Менее чем через час одна из домработниц, которая, конечно же, была прекрасно осведомлена о серьезности болезни сквайра, с удивлением услышала смелые и решительные шаги, спускающиеся по лестнице со стороны комнаты мистера Дорнелла, сопровождаемые напеванием какой-то мелодии. Она знала, что доктор не приходил в то утро и что это были слишком тяжелые шаги для камердинера или любого другого слуги-мужчины. Подняв глаза, она увидела сквайра Дорнелла, полностью одетого, спускающегося к ней – в своем темно-сером плаще для верховой езды и сапогах – размашистой непринужденной походкой, свойственной его лучшим временам. На ее лице отразилось изумление.

– Что ты, черт возьми, так уставилась? – прогремел сквайр. – Ты что, девчонка, никогда раньше не видела, как мужчина выходит из своего дома?

Продолжая демонстративно напевать, он направился в библиотеку, позвонил в колокольчик, спросил, готовы ли лошади, и распорядился, чтобы их привели. Десять минут спустя он уже скакал в сторону Бристоля, Тапкомб следовал за ним, с трепетом ожидая, что могут предвещать эти перемещения.

Они ехали все дальше в монотонном темпе по живописным лесам и однообразным прямым дорогам. Расстояние, пройденное ими, могло составлять около пятнадцати миль, когда Тапкомб заметил, что сквайр начал уставать – настолько, насколько он устал бы, проехав в три раза большее расстояние лет десять назад. Однако они добрались до Бристоля без каких-либо происшествий и остановились на привычном для сквайра постоялом дворе. Дорнелл почти сразу же отправился пешком в гостиницу, которую Рейнард указал в качестве своего адреса; к тому моменту было около четырех часов.

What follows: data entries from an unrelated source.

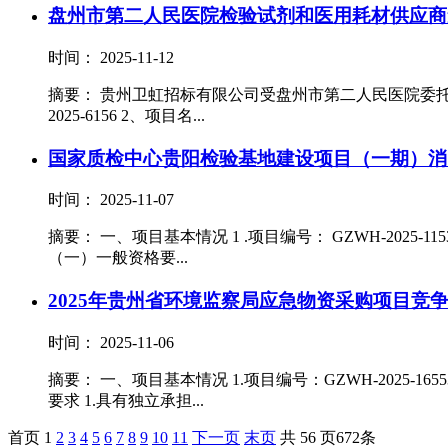
盘州市第二人民医院检验试剂和医用耗材供应商
时间： 2025-11-12
摘要： 贵州卫虹招标有限公司受盘州市第二人民医院委托
2025-6156 2、项目名...
国家质检中心贵阳检验基地建设项目（一期）消
时间： 2025-11-07
摘要： 一、项目基本情况 1 .项目编号： GZWH-2025-
（一）一般资格要...
2025年贵州省环境监察局应急物资采购项目竞
时间： 2025-11-06
摘要： 一、项目基本情况 1.项目编号：GZWH-2025-16
要求 1.具有独立承担...
首页
1
2
3
4
5
6
7
8
9
10
11
下一页
末页
共 56 页672条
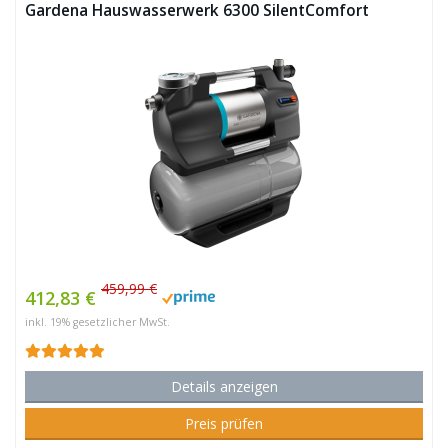
Gardena Hauswasserwerk 6300 SilentComfort
459,99 €
412,83 €
inkl. 19% gesetzlicher MwSt.
Details anzeigen
Preis prüfen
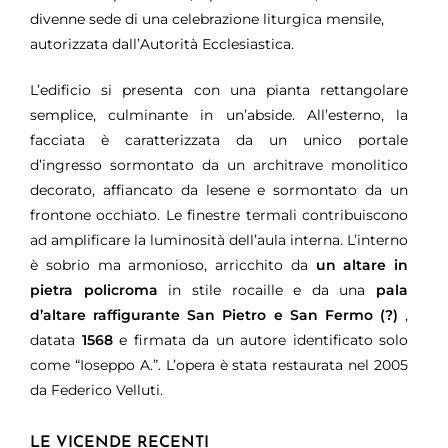
divenne sede di una celebrazione liturgica mensile,
autorizzata dall’Autorità Ecclesiastica.
L’edificio si presenta con una pianta rettangolare
semplice, culminante in un’abside. All’esterno, la
facciata è caratterizzata da un unico portale
d’ingresso sormontato da un architrave monolitico
decorato, affiancato da lesene e sormontato da un
frontone occhiato. Le finestre termali contribuiscono
ad amplificare la luminosità dell’aula interna. L’interno
è sobrio ma armonioso, arricchito da
un altare in
pietra policroma
in stile rocaille e da una
pala
d’altare raffigurante San Pietro e San Fermo (?)
,
datata
1568
e firmata da un autore identificato solo
come “Ioseppo A.”. L’opera è stata restaurata nel 2005
da Federico Velluti.
LE VICENDE RECENTI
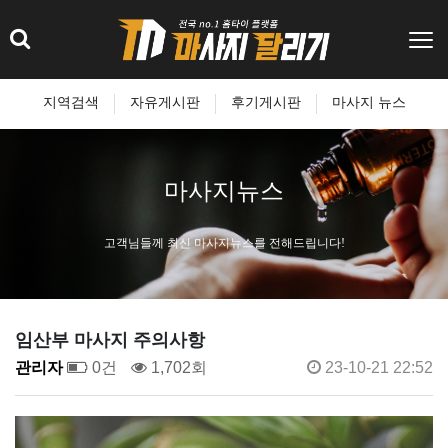
지역검색
자유게시판
후기게시판
마사지 뉴스
마사지뉴스
고객님들께 최신 마사지뉴스를 전해드립니다!
임산부 마사지 주의사항
관리자
0건
1,702회
23-10-21 22:52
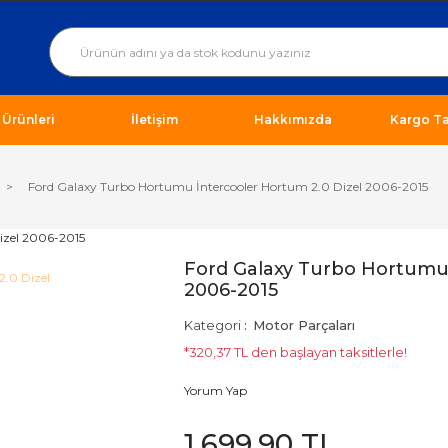
ı Ürünleri
İletişim
Hakkımızda
Kargo Ta
Ford Galaxy Turbo Hortumu İntercooler Hortum 2.0 Dizel 2006-2015
Ford Galaxy Turbo Hortumu 
2006-2015
Kategori
Motor Parçaları
*320,37 TL den başlayan taksitlerle!
Yorum Yap
1.699,90 TL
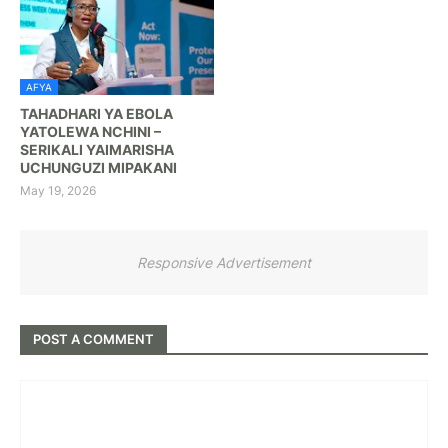
AFYA
TAHADHARI YA EBOLA
YATOLEWA NCHINI –
SERIKALI YAIMARISHA
UCHUNGUZI MIPAKANI
May 19, 2026
Responsive Advertisement
POST A COMMENT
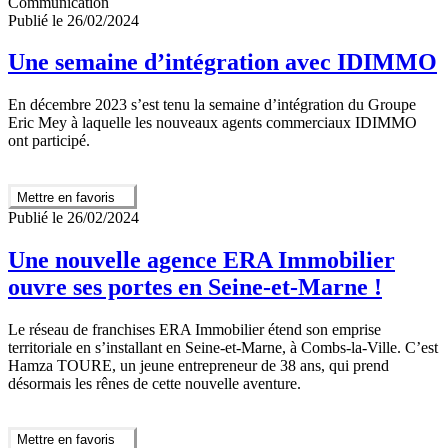
Communication
Publié le 26/02/2024
Une semaine d’intégration avec IDIMMO
En décembre 2023 s’est tenu la semaine d’intégration du Groupe
Eric Mey à laquelle les nouveaux agents commerciaux IDIMMO
ont participé.
Mettre en favoris
Publié le 26/02/2024
Une nouvelle agence ERA Immobilier
ouvre ses portes en Seine-et-Marne !
Le réseau de franchises ERA Immobilier étend son emprise
territoriale en s’installant en Seine-et-Marne, à Combs-la-Ville. C’est
Hamza TOURE, un jeune entrepreneur de 38 ans, qui prend
désormais les rênes de cette nouvelle aventure.
Mettre en favoris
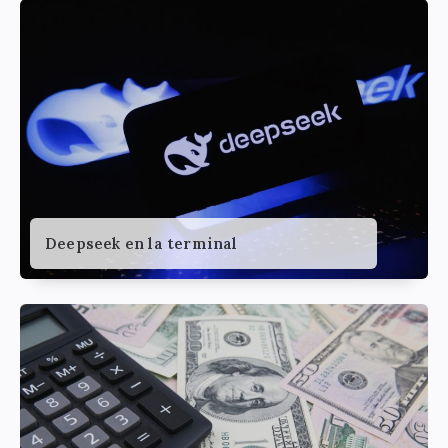
Deepseek en la terminal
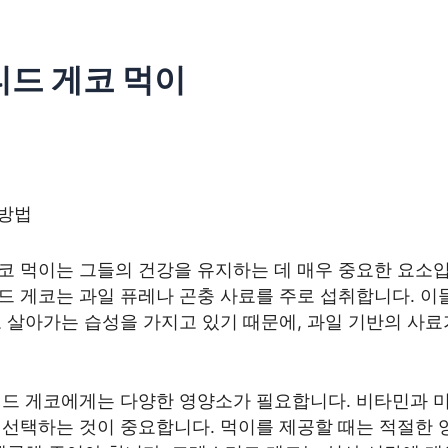
드 게코 먹이
 방법
코 먹이는 그들의 건강을 유지하는 데 매우 중요한 요소입
드 게코는 과일 퓨레나 곤충 사료를 주로 섭취합니다. 이
 살아가는 습성을 가지고 있기 때문에, 과일 기반의 사료
티드 게코에게는 다양한 영양소가 필요합니다. 비타민과 
선택하는 것이 중요합니다. 먹이를 제공할 때는 적절한 양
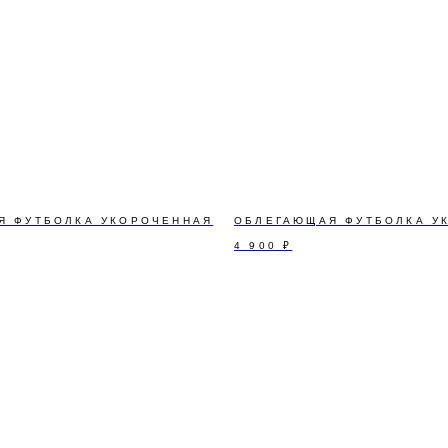
Я ФУТБОЛКА УКОРОЧЕННАЯ
ОБЛЕГАЮЩАЯ ФУТБОЛКА У
4 900
₽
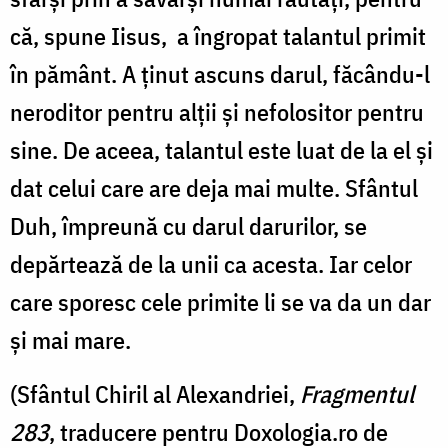
că, spune Iisus, a îngropat talantul primit
în pământ. A ținut ascuns darul, făcându-l
neroditor pentru alții și nefolositor pentru
sine. De aceea, talantul este luat de la el și
dat celui care are deja mai multe. Sfântul
Duh, împreună cu darul darurilor, se
depărtează de la unii ca acesta. Iar celor
care sporesc cele primite li se va da un dar
și mai mare.
(Sfântul Chiril al Alexandriei,
Fragmentul
283
, traducere pentru Doxologia.ro de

Рейнард уже пообедал – в те времена люди обедали рано – и оставался дома. Он получил ответ миссис Дорнелл на свое письмо; но прежде чем последовать ее совету и отправиться в Кингс-Хинток, он решил подождать еще день, чтобы у отца Бетти, по крайней мере, было время написать ему свое мнение. Вернувшемуся путешественнику очень хотелось получить согласие сквайра, также как его жены на предполагаемый визит к своей новобрачной, чтобы ничто не показалось резким или навязчивым в его стремлении занять свое законное положение члена семьи. Хотя он и ожидал каких-то возражений со стороны тестя из-за предупреждения миссис Дорнелл, он был весьма удивлен самоличным появлением сквайра.

Стивен Рейнард являл собой самый полный из возможных контрастов Дорнеллу, когда они стояли друг против друга в лучшей гостиной бристольской таверны. Сквайр – вспыльчивый, подагрический, нервный, дородный, безрассудный; молодой человек – бледный, высокий, степенный, владеющий собой – светский человек, полностью соответствующий по крайней мере одному двустишию из своей эпитафии, до сих пор сохранившейся в Кингс-Хинтокской церкви, которая содержит опись его достоинств:

«Обворожительные манеры, развитый ум,

украшенный грамотностью и усовершенствованный при Дворе».

В то время ему было около тридцати пяти, хотя из-за бережливого образа жизни и ровного, неэмоционального характера он выглядел намного моложе своих лет.

Сквайр Дорнелл приступил непосредственно к цели своего визита без особых церемоний и предисловий.

– Ваш покорный слуга, сэр, – сказал он. – Я прочитал ваше письмо, адресованное моей жене и мне, и решил, что лучшим способом ответить на него будет сделать это лично.

– Ваш визит – большая честь для меня, сэр, – ответил мистер Стивен Рейнард, кланяясь.

– Что ж, сделанного не воротишь, – продолжал Дорнелл, – хотя это и произошло слишком рано и не моих рук дело. Она ваша жена, и на этом можно поставить точку. Но, если по существу, сэр, она еще слишком мала, чтобы вы могли забрать ее; мы не должны считать года; мы должны считаться с природой. Она все еще девочка; и с вашей стороны было бы непорядочно приезжать сейчас; следующий год будет достаточно долгим, чтобы вы смогли забрать ее к себе.